### Anhand der Informationen
- a) Nenne alle Verben, die im ausgewählten Text im Infinitiv stehen, in der Reihenfolge ihres Auftretens.
- b) Benenne in den Datensätzen „Firefox“ in „Waterfox“ um und gib die Zeilen vom Beginn der Datensätze bis einschließlich der Zeile mit „پاول زاروبین: آفرین به مردم تاجیک و“ sonst unverändert wieder. Gib nur diese Zeilen aus.

Dass von mir verlinkte Vortragsskript sollte nur der Orientierung dienen und ist für sich
nahezu unverständlich. Du wirst ja schon in die ausführlicheren Beschreibungen dazu
geschaut haben: "Modern Physics Formalized in Modal Homotopy Type Theory“ und
"Quantization via Linear Homotopy Types“ von Urs Schreiber. Ich hatte sie einstmals
nur überflogen, denn ein sorgfältiges Studium könnte sich über Jahre hinziehen.
Wie anders als rückblickend kann man den bisher
erreichten Wissenstand reflektieren und darauf aufbauend diesen neu entwerfen resp.
(soweit möglich) vervollkommnen?
Die Mühen der Suchenden und die der Forschenden sind allenfalls nahezu jeden Blick wert
(gleichermaßen ob zurück oder vorwärts gerichtet) wie ebenso auch die Lust der von Staunen
begleiteten Erkenntnissuche und erst recht des Zugewinns von Erkenntnis jeder Mühe wert
ist.

### Bereitgestellte Daten
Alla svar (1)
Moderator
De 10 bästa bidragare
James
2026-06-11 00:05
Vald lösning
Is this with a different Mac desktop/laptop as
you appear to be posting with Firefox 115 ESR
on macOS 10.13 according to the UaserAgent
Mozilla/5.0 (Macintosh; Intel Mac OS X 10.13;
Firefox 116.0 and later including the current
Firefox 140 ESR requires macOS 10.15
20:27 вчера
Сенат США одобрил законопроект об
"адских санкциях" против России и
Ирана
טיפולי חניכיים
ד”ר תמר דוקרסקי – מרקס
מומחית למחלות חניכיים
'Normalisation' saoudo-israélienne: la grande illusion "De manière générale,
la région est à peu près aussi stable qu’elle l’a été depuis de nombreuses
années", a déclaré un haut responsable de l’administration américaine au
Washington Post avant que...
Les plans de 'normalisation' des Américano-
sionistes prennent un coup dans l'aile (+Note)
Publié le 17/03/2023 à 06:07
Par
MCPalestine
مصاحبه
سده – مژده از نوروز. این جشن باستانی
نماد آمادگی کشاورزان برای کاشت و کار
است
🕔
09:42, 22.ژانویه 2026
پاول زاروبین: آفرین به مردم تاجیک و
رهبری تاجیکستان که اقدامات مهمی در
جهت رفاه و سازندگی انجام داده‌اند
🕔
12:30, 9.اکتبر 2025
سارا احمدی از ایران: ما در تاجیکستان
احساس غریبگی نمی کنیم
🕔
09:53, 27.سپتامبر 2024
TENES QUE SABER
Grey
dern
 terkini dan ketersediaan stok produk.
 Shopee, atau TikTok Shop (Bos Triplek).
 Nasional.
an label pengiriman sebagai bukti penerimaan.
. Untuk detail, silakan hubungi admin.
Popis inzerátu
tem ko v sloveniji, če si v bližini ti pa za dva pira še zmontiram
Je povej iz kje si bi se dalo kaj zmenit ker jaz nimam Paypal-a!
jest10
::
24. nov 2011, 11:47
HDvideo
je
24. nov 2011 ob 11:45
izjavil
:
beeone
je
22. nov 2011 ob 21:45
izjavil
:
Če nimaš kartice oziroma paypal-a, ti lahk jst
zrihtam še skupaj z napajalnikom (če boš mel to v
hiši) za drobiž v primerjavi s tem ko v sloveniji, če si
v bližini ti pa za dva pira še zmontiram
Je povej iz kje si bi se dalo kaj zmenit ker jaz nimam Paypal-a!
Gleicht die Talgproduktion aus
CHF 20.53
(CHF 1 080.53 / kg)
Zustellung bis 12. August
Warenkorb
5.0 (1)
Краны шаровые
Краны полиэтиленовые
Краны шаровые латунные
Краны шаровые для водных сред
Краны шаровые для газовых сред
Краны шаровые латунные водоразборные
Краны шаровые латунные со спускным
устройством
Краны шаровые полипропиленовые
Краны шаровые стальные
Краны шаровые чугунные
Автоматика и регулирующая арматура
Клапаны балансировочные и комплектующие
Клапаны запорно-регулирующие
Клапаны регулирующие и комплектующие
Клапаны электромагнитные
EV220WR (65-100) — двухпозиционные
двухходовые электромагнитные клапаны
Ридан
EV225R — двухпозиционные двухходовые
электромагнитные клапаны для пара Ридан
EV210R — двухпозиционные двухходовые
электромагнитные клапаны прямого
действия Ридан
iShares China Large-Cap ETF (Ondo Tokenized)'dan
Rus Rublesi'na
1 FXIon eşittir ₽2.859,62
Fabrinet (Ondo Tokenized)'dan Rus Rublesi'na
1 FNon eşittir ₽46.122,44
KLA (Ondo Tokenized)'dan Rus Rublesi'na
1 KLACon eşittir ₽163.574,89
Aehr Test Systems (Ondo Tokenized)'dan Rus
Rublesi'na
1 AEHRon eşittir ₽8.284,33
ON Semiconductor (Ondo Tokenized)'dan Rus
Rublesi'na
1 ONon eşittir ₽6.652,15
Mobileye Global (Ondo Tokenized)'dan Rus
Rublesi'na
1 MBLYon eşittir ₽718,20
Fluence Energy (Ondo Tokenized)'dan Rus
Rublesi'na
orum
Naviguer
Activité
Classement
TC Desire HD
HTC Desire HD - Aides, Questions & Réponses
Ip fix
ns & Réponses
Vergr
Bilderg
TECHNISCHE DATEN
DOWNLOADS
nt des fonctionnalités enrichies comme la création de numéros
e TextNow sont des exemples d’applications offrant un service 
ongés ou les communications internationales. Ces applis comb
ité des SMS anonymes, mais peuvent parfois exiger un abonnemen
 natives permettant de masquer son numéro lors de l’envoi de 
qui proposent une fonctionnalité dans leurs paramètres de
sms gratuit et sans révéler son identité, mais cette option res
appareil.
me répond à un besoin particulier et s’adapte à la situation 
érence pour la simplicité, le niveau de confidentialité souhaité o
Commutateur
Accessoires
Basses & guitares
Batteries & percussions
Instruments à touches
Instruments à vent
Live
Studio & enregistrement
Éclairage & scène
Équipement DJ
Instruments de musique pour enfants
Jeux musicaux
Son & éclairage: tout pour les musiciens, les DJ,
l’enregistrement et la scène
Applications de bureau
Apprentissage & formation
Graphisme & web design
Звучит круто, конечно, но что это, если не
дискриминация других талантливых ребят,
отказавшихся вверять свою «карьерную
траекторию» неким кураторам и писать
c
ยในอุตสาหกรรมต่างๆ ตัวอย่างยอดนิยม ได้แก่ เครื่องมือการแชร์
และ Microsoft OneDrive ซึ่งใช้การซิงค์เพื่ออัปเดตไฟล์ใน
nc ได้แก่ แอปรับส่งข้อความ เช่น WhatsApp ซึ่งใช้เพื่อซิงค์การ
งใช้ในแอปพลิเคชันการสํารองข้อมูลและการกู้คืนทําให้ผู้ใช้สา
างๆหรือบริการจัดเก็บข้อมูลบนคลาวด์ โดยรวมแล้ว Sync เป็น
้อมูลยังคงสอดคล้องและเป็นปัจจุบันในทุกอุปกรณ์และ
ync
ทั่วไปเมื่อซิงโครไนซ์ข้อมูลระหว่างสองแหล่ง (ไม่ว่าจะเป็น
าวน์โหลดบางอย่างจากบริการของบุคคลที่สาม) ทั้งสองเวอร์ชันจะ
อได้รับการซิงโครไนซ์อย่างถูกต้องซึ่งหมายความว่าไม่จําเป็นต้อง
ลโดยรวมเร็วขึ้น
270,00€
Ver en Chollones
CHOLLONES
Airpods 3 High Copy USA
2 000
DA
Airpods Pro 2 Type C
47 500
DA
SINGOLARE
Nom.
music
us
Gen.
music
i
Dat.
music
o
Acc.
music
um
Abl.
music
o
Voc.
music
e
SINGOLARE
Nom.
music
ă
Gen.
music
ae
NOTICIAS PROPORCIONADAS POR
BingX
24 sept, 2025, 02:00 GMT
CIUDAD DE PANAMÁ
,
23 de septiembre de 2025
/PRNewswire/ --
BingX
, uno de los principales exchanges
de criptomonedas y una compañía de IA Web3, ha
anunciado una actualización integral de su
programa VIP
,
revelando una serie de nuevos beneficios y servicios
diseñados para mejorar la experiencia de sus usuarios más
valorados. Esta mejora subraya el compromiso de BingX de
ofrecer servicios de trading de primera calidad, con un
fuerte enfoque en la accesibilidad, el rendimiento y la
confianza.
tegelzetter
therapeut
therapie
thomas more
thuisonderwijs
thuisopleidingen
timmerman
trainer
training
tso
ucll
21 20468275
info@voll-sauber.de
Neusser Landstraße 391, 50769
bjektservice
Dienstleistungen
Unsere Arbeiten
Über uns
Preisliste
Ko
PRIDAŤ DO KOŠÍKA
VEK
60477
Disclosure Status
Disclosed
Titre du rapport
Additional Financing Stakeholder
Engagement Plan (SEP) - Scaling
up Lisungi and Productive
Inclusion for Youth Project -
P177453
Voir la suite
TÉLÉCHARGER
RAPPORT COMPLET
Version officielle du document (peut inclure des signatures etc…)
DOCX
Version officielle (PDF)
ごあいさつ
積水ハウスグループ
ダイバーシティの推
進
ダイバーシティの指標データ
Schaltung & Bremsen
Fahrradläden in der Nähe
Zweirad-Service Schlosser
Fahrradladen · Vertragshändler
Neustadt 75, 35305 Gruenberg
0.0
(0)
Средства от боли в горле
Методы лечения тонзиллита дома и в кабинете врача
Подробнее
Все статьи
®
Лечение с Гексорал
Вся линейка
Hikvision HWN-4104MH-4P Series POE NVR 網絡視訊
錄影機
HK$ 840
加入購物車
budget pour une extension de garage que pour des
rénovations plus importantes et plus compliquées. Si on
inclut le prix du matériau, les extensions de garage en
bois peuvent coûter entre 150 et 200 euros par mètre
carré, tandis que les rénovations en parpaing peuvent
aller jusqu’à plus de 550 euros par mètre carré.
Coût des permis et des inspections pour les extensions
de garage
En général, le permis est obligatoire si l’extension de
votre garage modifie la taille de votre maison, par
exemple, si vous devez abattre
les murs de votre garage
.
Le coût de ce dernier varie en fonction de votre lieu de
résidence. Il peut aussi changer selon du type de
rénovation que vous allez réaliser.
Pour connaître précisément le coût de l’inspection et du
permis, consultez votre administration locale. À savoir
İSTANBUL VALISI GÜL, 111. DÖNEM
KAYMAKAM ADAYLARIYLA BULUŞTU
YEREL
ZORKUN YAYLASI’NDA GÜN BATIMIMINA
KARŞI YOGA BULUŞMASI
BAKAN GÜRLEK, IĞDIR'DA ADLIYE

### Antworten je Aufgabe
- a) dienen, haben, hinziehen, reflektieren, entwerfen, vervollkommnen

- b)
Alla svar (1)
Moderator
De 10 bästa bidragare
James
2026-06-11 00:05
Vald lösning
Is this with a different Mac desktop/laptop as
you appear to be posting with Waterfox 115 ESR
on macOS 10.13 according to the UaserAgent
Mozilla/5.0 (Macintosh; Intel Mac OS X 10.13;
Waterfox 116.0 and later including the current
Waterfox 140 ESR requires macOS 10.15
20:27 вчера
Сенат США одобрил законопроект об
"адских санкциях" против России и
Ирана
טיפולי חניכיים
ד”ר תמר דוקרסקי – מרקס
מומחית למחלות חניכיים
'Normalisation' saoudo-israélienne: la grande illusion "De manière générale,
la région est à peu près aussi stable qu’elle l’a été depuis de nombreuses
années", a déclaré un haut responsable de l’administration américaine au
Washington Post avant que...
Les plans de 'normalisation' des Américano-
sionistes prennent un coup dans l'aile (+Note)
Publié le 17/03/2023 à 06:07
Par
MCPalestine
مصاحبه
سده – مژده از نوروز. این جشن باستانی
نماد آمادگی کشاورزان برای کاشت و کار
است
🕔
09:42, 22.ژانویه 2026
پاول زاروبین: آفرین به مردم تاجیک و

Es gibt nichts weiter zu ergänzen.